How healthy is your project?

David Schrapel
May 9, 2011

Choose your project carefully

We have all heard about people who, despite bad habits, seem to live forever. Medical research suggests that choosing your parents carefully is one way of improving your life, as some factors are hereditary. The same goes for projects, so look for an organisation that values project management.

Most project management methods have some time up front for you to clearly define what the customer wants. This time will enable you to analyse and treat any risks, and find out if this has been tried before. You can then put all of this into a plan and estimate clearly the costs in time and money terms of the project. One way to do this is with a business case, which you can use to drive the project to completion.

If project management as a discipline is not valued, then you aren’t working in a champion team, you are working with a team of champions. This means that you are on your own, and so you get little or no information about what has happened in the past. This makes the project riskier.

In any project, something can go wrong, and that is when support is very useful. The last thing I want to hear from governance is “Keep going, it will be all right!” when I know things are going wrong; that is like your doctor saying “There is really nothing much wrong with you” when you are in pain.

If an organisation has a project office and a governance structure with defined responsibilities, they can be a help too.

Have a life plan and a project plan

General Dwight D Eisenhower apparently once said: “In preparing for battle, I have always found that plans are useless, but planning is indispensable.” What this means to a project manager is that blind commitment to a plan when circumstances change is wrong, but planning ahead is very important.

When we develop a plan for our project, we are making a prediction for the future taking into account what we know at the time.
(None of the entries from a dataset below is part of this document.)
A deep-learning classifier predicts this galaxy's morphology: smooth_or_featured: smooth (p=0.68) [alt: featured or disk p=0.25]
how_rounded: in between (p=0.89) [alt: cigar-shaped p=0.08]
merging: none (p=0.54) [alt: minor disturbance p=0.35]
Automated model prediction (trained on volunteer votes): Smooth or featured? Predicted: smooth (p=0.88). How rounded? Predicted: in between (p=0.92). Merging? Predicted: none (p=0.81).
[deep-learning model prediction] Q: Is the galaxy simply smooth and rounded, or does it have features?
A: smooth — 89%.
This includes making allowances for any risks that may occur, including assumptions, which are really risks in disguise.

While an estimate may be a very good guess, it is still a guess, and if circumstances or our scope changes then the plan may need to change too.
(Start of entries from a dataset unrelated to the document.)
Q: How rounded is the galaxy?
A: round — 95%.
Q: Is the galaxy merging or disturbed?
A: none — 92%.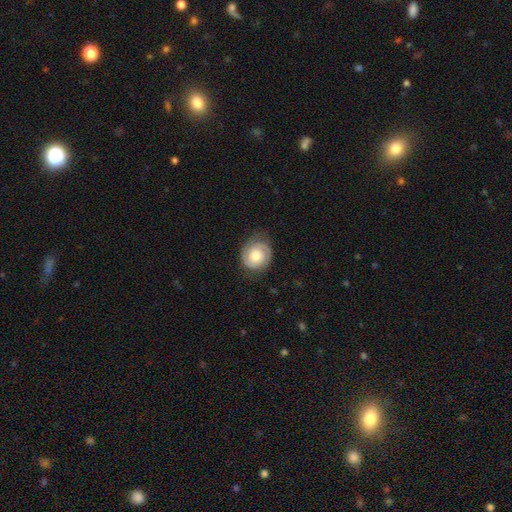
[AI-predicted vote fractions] Q: Smooth or featured?
A: featured or disk (65%); runner-up: smooth (29%)
Q: Edge-on disk?
A: no (98%); runner-up: yes (2%)
Q: Bar?
A: no (71%); runner-up: weak (24%)
Q: Spiral arms?
A: yes (90%); runner-up: no (10%)
Q: Spiral winding?
A: tight (59%); runner-up: medium (32%)
Q: Spiral arm count?
A: 2 (80%); runner-up: can't tell (10%)
Q: Bulge size?
A: moderate (59%); runner-up: large (21%)
Q: Merging?
A: none (73%); runner-up: minor disturbance (19%)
If we have a plan, we have something to base our changes on. A plan must be much more than a schedule. Plans include things like prerequisites, external dependencies, lessons incorporated, monitoring and control measures, budgets, tolerances and descriptions of any agreed products to be produced. By having these in place, we have an opportunity to act rather than react to what has happened.
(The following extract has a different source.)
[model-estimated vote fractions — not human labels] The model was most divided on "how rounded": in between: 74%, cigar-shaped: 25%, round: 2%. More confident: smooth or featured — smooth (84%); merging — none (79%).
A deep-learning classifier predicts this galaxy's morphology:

Part of planning a project is to include all of the little ‘value add’ things project managers need to do like reports, meetings, re-planning and that thing called managing. If you don’t, then it is going to be done on your time, which will cut into your life plan, and you do want the weekend off, don’t you?

Save what can be saved

Despite all our best plans, sometimes the best of projects get into trouble. There are probably as many reasons for this as there are projects, but what are we going to do about it?

Medical and emergency workers use a system of triage to prioritise injured people. We can use the same principle in projects to make a conscious decision about treatment.

The first thing we need to do is decide how injured the project is. We can use our project documentation to help us do that and one of the most useful tools is our business case, which is a distillation of project justification.

If the project will still achieve the benefits expected, but to lower level, then the project is still viable. This suggests that the project should continue but be monitored to ensure that things don’t get worse.

If the business case is not viable, then a decision must be made based on how important the functionality is to the business. This also depends on how far the project is from completion and what level of resourcing is required to complete the work. The business case should be revisited to see if additional benefits could be achieved, and at what cost, or if the scope of the project could be reduced while achieving the maximum level of benefits. Any lessons learnt while looking at project recovery should be documented for future use and the project monitored.

If there is no possibility of rescue, then the project should be closed after alternative ways of achieving the benefits are explored. Our business case should have documented these alternatives—including doing nothing—and these should be revisited.

Remember that closing a project early is not a failure, as the project stopped before resources were wasted.

Author avatar
David Schrapel
David Schrapel is a certified PRINCE2, MSP and P3O trainer with Tanner James. He has worked in Australia and overseas in the telecommunications and IT space at every level including strategy, business analysis, architecture, and project and program management. He has also been extensively involved in the rescue and termination of troubled projects.